The judge also threw out charges that there were illegal votes based on claims that the signatures on the envelopes containing early ballots were not properly compared with those already on file.
He pointed out that a forensic document examiner hired by Ward’s attorney reviewed 100 of those envelopes.
And at best, Warner said, that examiner found six signatures to be “inconclusive,” meaning she could not testify that they were a match to the signature on file.
But the judge said this witness found no signs of forgery.
Finally, Warner said, there was no evidence that the vote count was erroneous.
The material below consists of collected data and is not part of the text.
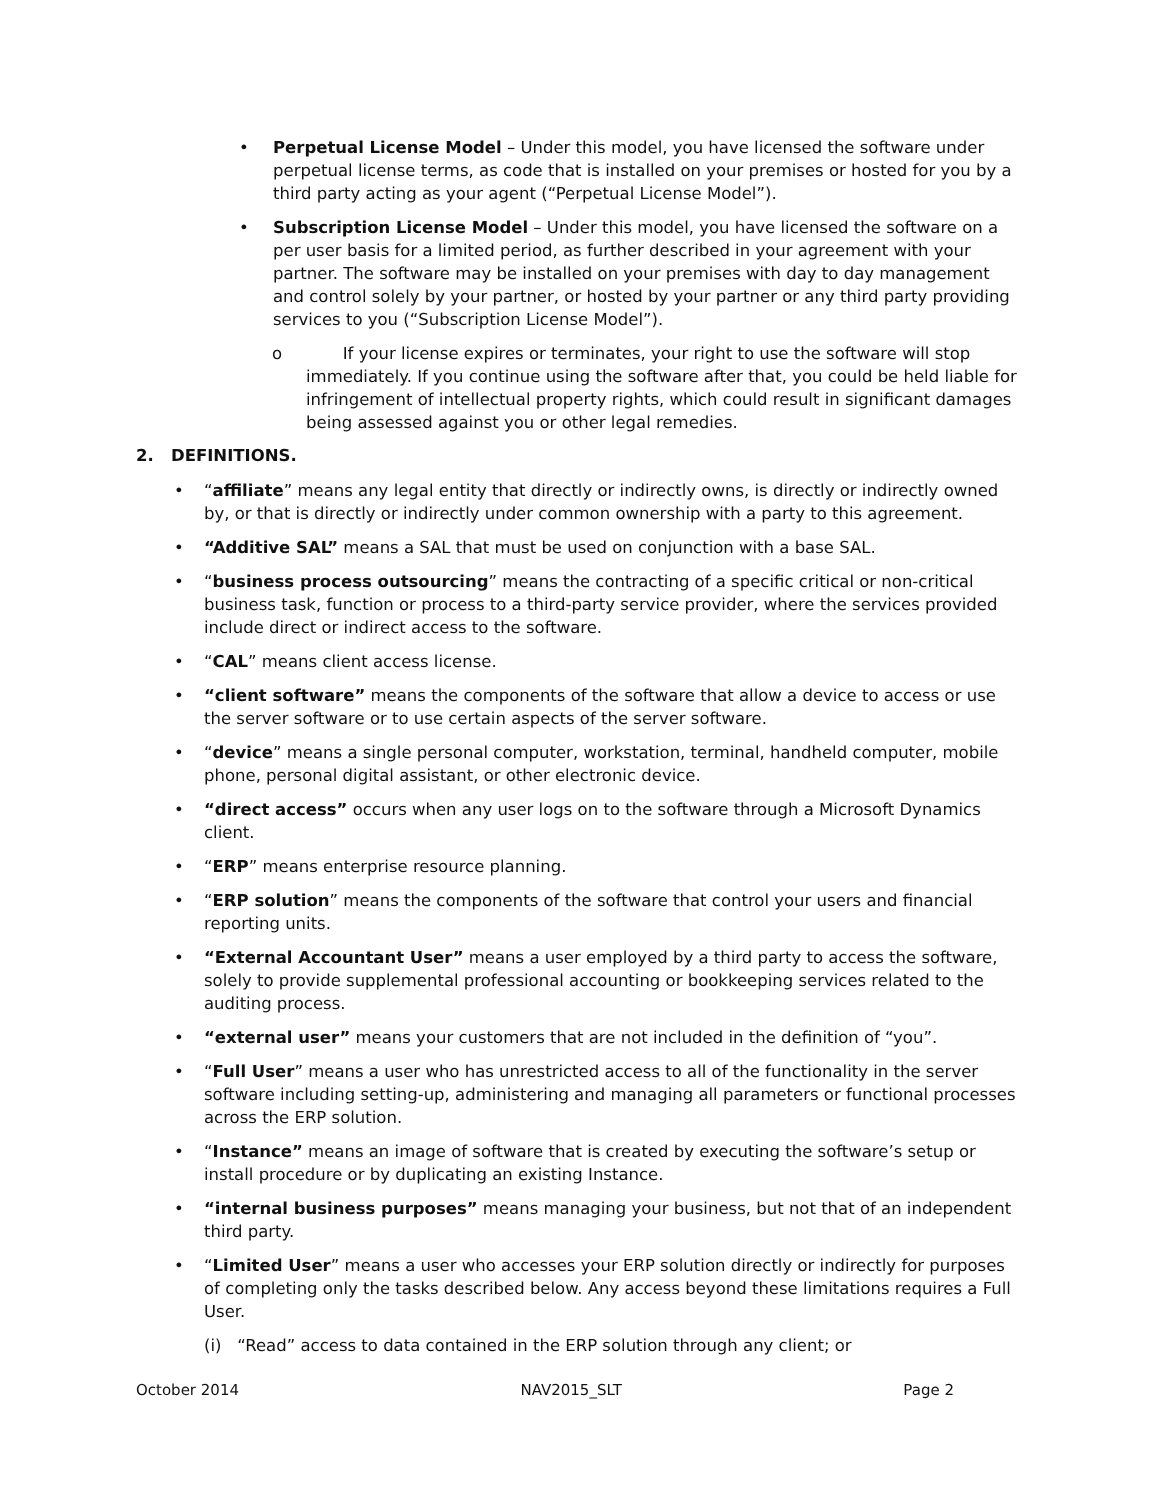• Perpetual License Model – Under this model, you have licensed the software under perpetual license terms, as code that is installed on your premises or hosted for you by a third party acting as your agent (“Perpetual License Model”).
• Subscription License Model – Under this model, you have licensed the software on a per user basis for a limited period, as further described in your agreement with your partner. The software may be installed on your premises with day to day management and control solely by your partner, or hosted by your partner or any third party providing services to you (“Subscription License Model”).
o If your license expires or terminates, your right to use the software will stop immediately. If you continue using the software after that, you could be held liable for infringement of intellectual property rights, which could result in significant damages being assessed against you or other legal remedies.
2. DEFINITIONS.
• “affiliate” means any legal entity that directly or indirectly owns, is directly or indirectly owned by, or that is directly or indirectly under common ownership with a party to this agreement.
• “Additive SAL” means a SAL that must be used on conjunction with a base SAL.
• “business process outsourcing” means the contracting of a specific critical or non-critical business task, function or process to a third-party service provider, where the services provided include direct or indirect access to the software.
• “CAL” means client access license.
• “client software” means the components of the software that allow a device to access or use the server software or to use certain aspects of the server software.
• “device” means a single personal computer, workstation, terminal, handheld computer, mobile phone, personal digital assistant, or other electronic device.
• “direct access” occurs when any user logs on to the software through a Microsoft Dynamics client.
• “ERP” means enterprise resource planning.
• “ERP solution” means the components of the software that control your users and financial reporting units.
• “External Accountant User” means a user employed by a third party to access the software, solely to provide supplemental professional accounting or bookkeeping services related to the auditing process.
• “external user” means your customers that are not included in the definition of “you”.
• “Full User” means a user who has unrestricted access to all of the functionality in the server software including setting-up, administering and managing all parameters or functional processes across the ERP solution.
• “Instance” means an image of software that is created by executing the software’s setup or install procedure or by duplicating an existing Instance.
• “internal business purposes” means managing your business, but not that of an independent third party.
• “Limited User” means a user who accesses your ERP solution directly or indirectly for purposes of completing only the tasks described below. Any access beyond these limitations requires a Full User.
(i) “Read” access to data contained in the ERP solution through any client; or
October 2014 NAV2015_SLT Page 2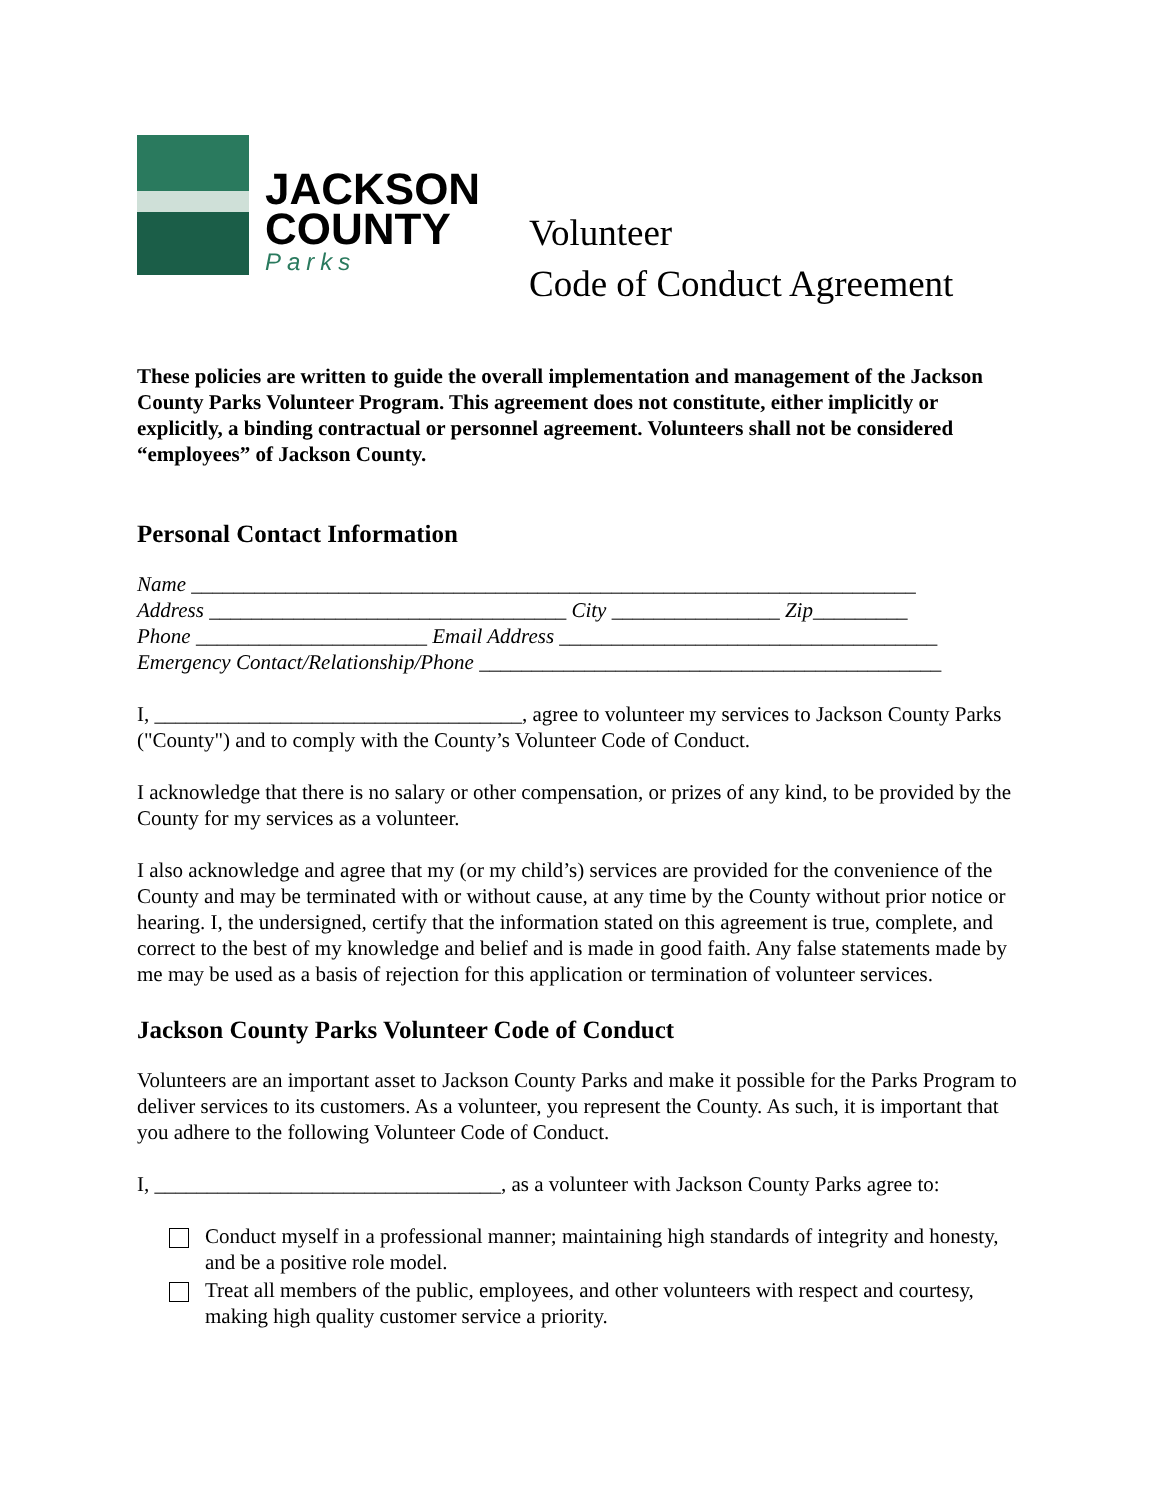JACKSON
COUNTY
Parks
Volunteer
Code of Conduct Agreement
These policies are written to guide the overall implementation and management of the Jackson County Parks Volunteer Program. This agreement does not constitute, either implicitly or explicitly, a binding contractual or personnel agreement. Volunteers shall not be considered “employees” of Jackson County.
Personal Contact Information
Name _____________________________________________________________________
Address __________________________________ City ________________ Zip_________
Phone ______________________ Email Address ____________________________________
Emergency Contact/Relationship/Phone ____________________________________________
I, ___________________________________, agree to volunteer my services to Jackson County Parks ("County") and to comply with the County’s Volunteer Code of Conduct.
I acknowledge that there is no salary or other compensation, or prizes of any kind, to be provided by the County for my services as a volunteer.
I also acknowledge and agree that my (or my child’s) services are provided for the convenience of the County and may be terminated with or without cause, at any time by the County without prior notice or hearing. I, the undersigned, certify that the information stated on this agreement is true, complete, and correct to the best of my knowledge and belief and is made in good faith. Any false statements made by me may be used as a basis of rejection for this application or termination of volunteer services.
Jackson County Parks Volunteer Code of Conduct
Volunteers are an important asset to Jackson County Parks and make it possible for the Parks Program to deliver services to its customers. As a volunteer, you represent the County. As such, it is important that you adhere to the following Volunteer Code of Conduct.
I, _________________________________, as a volunteer with Jackson County Parks agree to:
Conduct myself in a professional manner; maintaining high standards of integrity and honesty, and be a positive role model.
Treat all members of the public, employees, and other volunteers with respect and courtesy, making high quality customer service a priority.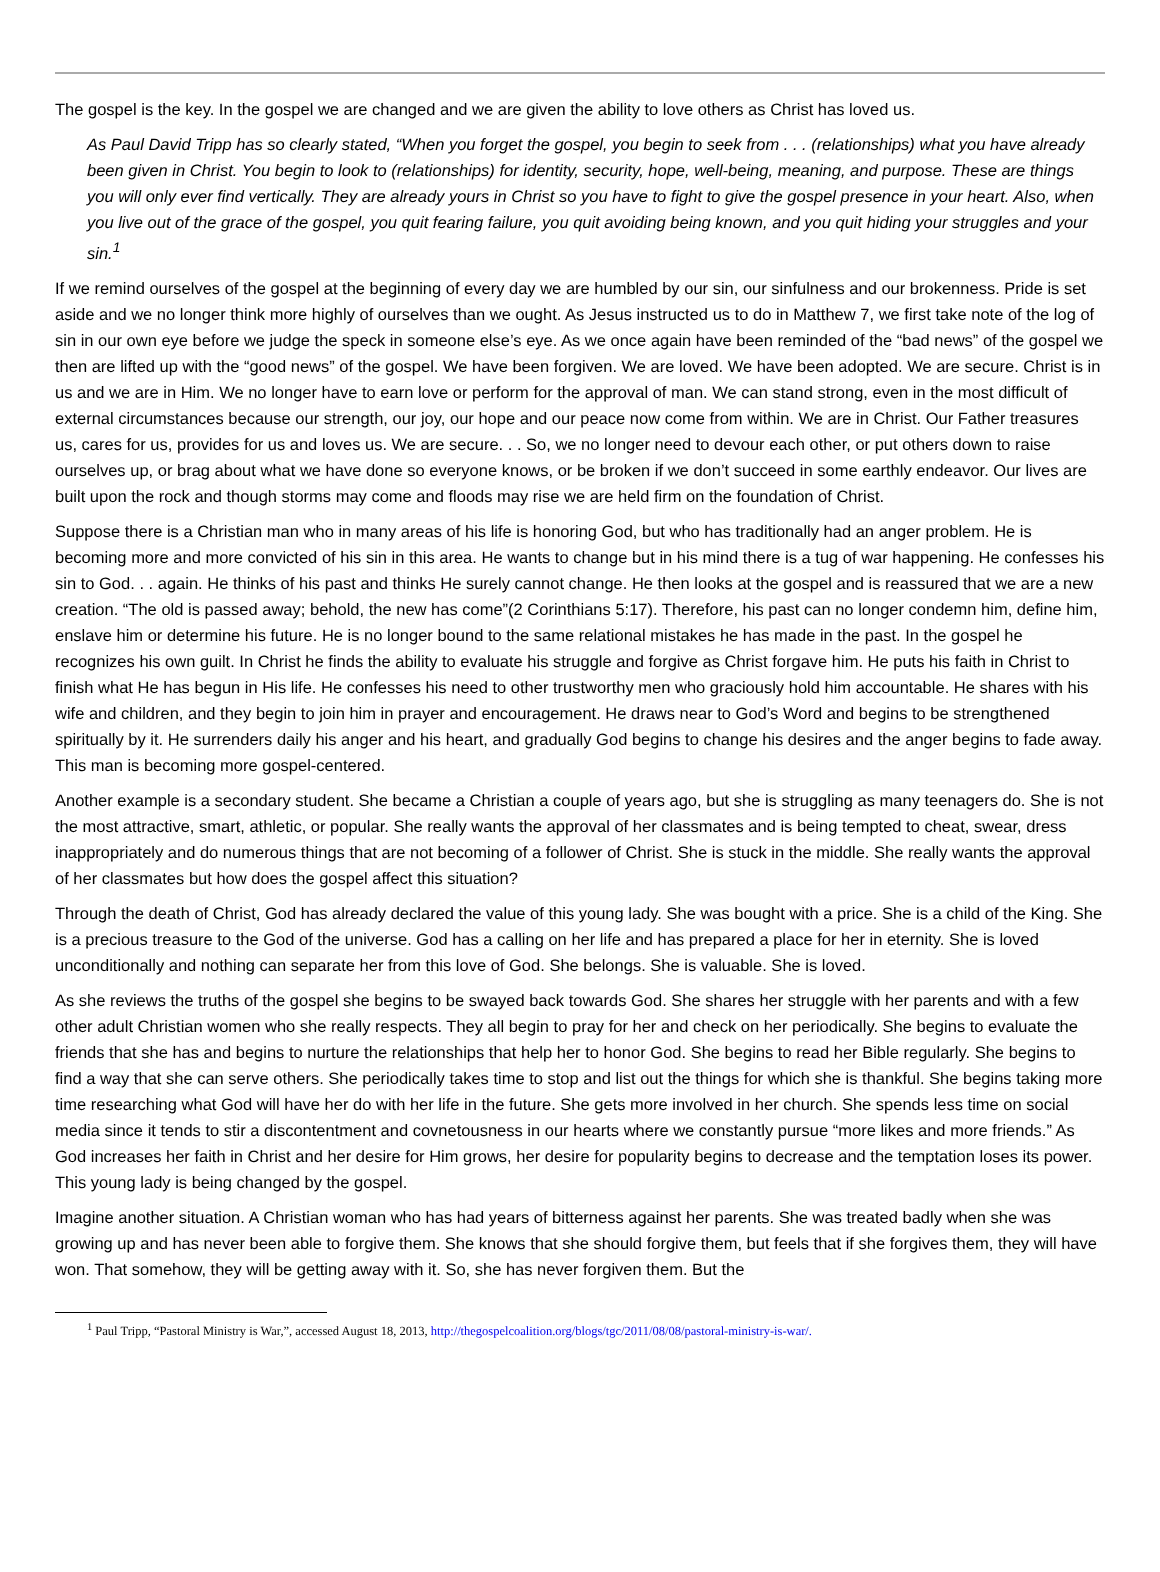The gospel is the key. In the gospel we are changed and we are given the ability to love others as Christ has loved us.
As Paul David Tripp has so clearly stated, “When you forget the gospel, you begin to seek from . . . (relationships) what you have already been given in Christ. You begin to look to (relationships) for identity, security, hope, well-being, meaning, and purpose. These are things you will only ever find vertically. They are already yours in Christ so you have to fight to give the gospel presence in your heart. Also, when you live out of the grace of the gospel, you quit fearing failure, you quit avoiding being known, and you quit hiding your struggles and your sin.<sup>1</sup>
If we remind ourselves of the gospel at the beginning of every day we are humbled by our sin, our sinfulness and our brokenness. Pride is set aside and we no longer think more highly of ourselves than we ought. As Jesus instructed us to do in Matthew 7, we first take note of the log of sin in our own eye before we judge the speck in someone else’s eye. As we once again have been reminded of the “bad news” of the gospel we then are lifted up with the “good news” of the gospel. We have been forgiven. We are loved. We have been adopted. We are secure. Christ is in us and we are in Him. We no longer have to earn love or perform for the approval of man. We can stand strong, even in the most difficult of external circumstances because our strength, our joy, our hope and our peace now come from within. We are in Christ. Our Father treasures us, cares for us, provides for us and loves us. We are secure. . . So, we no longer need to devour each other, or put others down to raise ourselves up, or brag about what we have done so everyone knows, or be broken if we don’t succeed in some earthly endeavor. Our lives are built upon the rock and though storms may come and floods may rise we are held firm on the foundation of Christ.
Suppose there is a Christian man who in many areas of his life is honoring God, but who has traditionally had an anger problem. He is becoming more and more convicted of his sin in this area. He wants to change but in his mind there is a tug of war happening. He confesses his sin to God. . . again. He thinks of his past and thinks He surely cannot change. He then looks at the gospel and is reassured that we are a new creation. “The old is passed away; behold, the new has come”(2 Corinthians 5:17). Therefore, his past can no longer condemn him, define him, enslave him or determine his future. He is no longer bound to the same relational mistakes he has made in the past. In the gospel he recognizes his own guilt. In Christ he finds the ability to evaluate his struggle and forgive as Christ forgave him. He puts his faith in Christ to finish what He has begun in His life. He confesses his need to other trustworthy men who graciously hold him accountable. He shares with his wife and children, and they begin to join him in prayer and encouragement. He draws near to God’s Word and begins to be strengthened spiritually by it. He surrenders daily his anger and his heart, and gradually God begins to change his desires and the anger begins to fade away. This man is becoming more gospel-centered.
Another example is a secondary student. She became a Christian a couple of years ago, but she is struggling as many teenagers do. She is not the most attractive, smart, athletic, or popular. She really wants the approval of her classmates and is being tempted to cheat, swear, dress inappropriately and do numerous things that are not becoming of a follower of Christ. She is stuck in the middle. She really wants the approval of her classmates but how does the gospel affect this situation?
Through the death of Christ, God has already declared the value of this young lady. She was bought with a price. She is a child of the King. She is a precious treasure to the God of the universe. God has a calling on her life and has prepared a place for her in eternity. She is loved unconditionally and nothing can separate her from this love of God. She belongs. She is valuable. She is loved.
As she reviews the truths of the gospel she begins to be swayed back towards God. She shares her struggle with her parents and with a few other adult Christian women who she really respects. They all begin to pray for her and check on her periodically. She begins to evaluate the friends that she has and begins to nurture the relationships that help her to honor God. She begins to read her Bible regularly. She begins to find a way that she can serve others. She periodically takes time to stop and list out the things for which she is thankful. She begins taking more time researching what God will have her do with her life in the future. She gets more involved in her church. She spends less time on social media since it tends to stir a discontentment and covnetousness in our hearts where we constantly pursue “more likes and more friends.” As God increases her faith in Christ and her desire for Him grows, her desire for popularity begins to decrease and the temptation loses its power. This young lady is being changed by the gospel.
Imagine another situation. A Christian woman who has had years of bitterness against her parents. She was treated badly when she was growing up and has never been able to forgive them. She knows that she should forgive them, but feels that if she forgives them, they will have won. That somehow, they will be getting away with it. So, she has never forgiven them. But the
<sup>1</sup> Paul Tripp, “Pastoral Ministry is War,”, accessed August 18, 2013, http://thegospelcoalition.org/blogs/tgc/2011/08/08/pastoral-ministry-is-war/.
So he issued an order confirming the Arizona election, which Biden won with a 10,457-vote edge over Trump.
Federal court case remains to be heard
Friday’s ruling, however, is not the last word.
Ward, in anticipation of the case going against her, already had announced she plans to seek review by the Arizona Supreme Court.
And a separate lawsuit is playing out in federal court, which includes some of the same claims made here along with allegations of fraud and conspiracy.
That case, set for a hearing Tuesday, also seeks to void the results of the presidential contest.
It includes allegations that the Dominion Software voting equipment used by Maricopa County is unreliable and was programmed to register more votes for Biden than he actually got.
Legislative leaders call for audit but not to change election results
Along the same lines, Senate President Karen Fann and House Speaker Rusty Bowers on Friday called for an independent audit of the software and equipment used by Maricopa County in the just-completed election.
“There have been questions,” Fann said.
But she told Capitol Media Services it is not their intent to use whatever is found to overturn the results of the Nov. 3 election.
In fact, she said nothing in the Republican legislative leaders’ request for the inquiry alleges there are any “irregularities” in the way the election was conducted.
“At the very least, the confidence in our electoral system has been shaken because of a lot of claims and allegations,” Fann said. “So our No. 1 goal is to restore the confidence of our voters.”
Bowers specifically rejected calls by the Trump legal team that the Legislature come into session to void the election results, which were formally certified on Monday.
“The rule of law forbids us to do that,” he said.
In fact, Bowers pointed out, it was the Republican-controlled Legislature that enacted a law three years ago specifically requiring the state’s electors “to cast their votes for the candidates who received the most votes in the official statewide canvass.”
He said that was done because Hillary Clinton had won the popular vote nationwide in 2016 and some lawmakers feared that electors would refuse to cast the state’s 11 electoral votes for Trump, who won Arizona’s race that year.
“As a conservative Republican, I don’t like the results of the presidential election,” Bowers said in a prepared statement. “But I cannot and will not entertain a suggestion that we violate current law to change the outcome of a certified election.”